Midwifery Jobs: Frequently Asked Questions
How Many Midwives Are There Working In The UK?
There are approximately 36,000 Midwives working in the UK.
How Do You Become A Midwife?
To apply for a Midwifery role, you’ll need a degree in Midwifery. Entry requirements for relevant universities can vary, but typically you’ll need five GCSEs at grade A-C, and two or three A-levels.
Here's all the information you need if you want to know how to become a midwife.
What Skills Do You Need To Be A Midwife?
You’ll need a fairly specific set of skills. On a day-to-day basis you’ll be providing support to mothers during pregnancy, labour, childbirth and in the first few days after a baby is born.

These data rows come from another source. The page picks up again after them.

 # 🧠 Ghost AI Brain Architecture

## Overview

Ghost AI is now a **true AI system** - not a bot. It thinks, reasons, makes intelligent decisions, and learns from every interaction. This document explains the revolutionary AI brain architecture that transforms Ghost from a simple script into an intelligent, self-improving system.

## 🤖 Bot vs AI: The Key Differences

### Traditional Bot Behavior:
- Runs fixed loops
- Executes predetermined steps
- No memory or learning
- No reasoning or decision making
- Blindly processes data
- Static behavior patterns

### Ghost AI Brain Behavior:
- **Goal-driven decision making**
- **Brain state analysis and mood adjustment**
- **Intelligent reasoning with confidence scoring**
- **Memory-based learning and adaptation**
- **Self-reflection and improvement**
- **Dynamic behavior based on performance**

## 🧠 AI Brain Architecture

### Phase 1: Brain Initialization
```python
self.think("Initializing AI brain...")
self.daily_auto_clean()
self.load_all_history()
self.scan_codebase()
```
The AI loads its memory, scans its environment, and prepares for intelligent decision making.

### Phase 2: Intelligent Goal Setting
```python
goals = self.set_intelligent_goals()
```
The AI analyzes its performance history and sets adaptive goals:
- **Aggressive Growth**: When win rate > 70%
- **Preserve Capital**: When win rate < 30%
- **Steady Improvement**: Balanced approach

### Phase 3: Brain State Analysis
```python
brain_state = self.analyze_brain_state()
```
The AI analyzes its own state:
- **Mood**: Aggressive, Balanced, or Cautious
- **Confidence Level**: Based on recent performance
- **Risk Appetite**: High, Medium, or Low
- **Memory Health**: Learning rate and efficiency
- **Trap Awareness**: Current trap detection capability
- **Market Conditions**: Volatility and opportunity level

So you’ll need huge emotional strength, a calm and caring nature, plenty of patience – and in particular, the ability to make decisions and use your initiative in high-pressure situations.
What Does A Midwife Do?
Typical responsibilities include:
• Antenatal care, including screening tests in the hospital, community and the home
• Identifying high risk pregnancies and making referrals to specialists
• Providing counselling and advice for various scenarios, from pregnancy complications to birthing plans
• Supervising and assisting labour, including drug and pain management
• Giving support and advice on caring for the baby, including breastfeeding and bathing
• Liaising with other health and social care providers
What Band Is A Midwife, And How Much Does A Midwife Get Paid?
Newly qualified NHS Midwives earn the same amount as Nurses, starting at Band 5 on the official pay-scale.
Currently, that means newly qualified Midwives will earn approximately £24,214 a year – rising incrementally for every year of service until you reach the top of the banding.
Thereafter, salary increases depend on gaining promotions to upper bandings, which normally require further study and gaining more experience.
At supervisor level, you can expect to earn upwards of £40,000; at consultant level, you can earn in excess of £65,000.
To find out more about salary bandings in the NHS, check out our comprehensive salary guide.
How Much Do Private Midwives Earn?
In the private sector, Midwife salaries are far less structured. Midwives will typically transfer across from the NHS, and it’s an increasingly common career move as many expectant mothers opt to hire Midwives privately.
Average salaries are hard to measure, but it’s widely suggested that pay can be higher, while benefits are typically worse than they are in the NHS.
In the NHS for example, Midwives can expect excellent holiday entitlement, sick pay, maternity pay and pension contributions.
In the private sector, none of this is guaranteed above a statutory level.
As a result, choosing between the private and public sector is about more than just pay.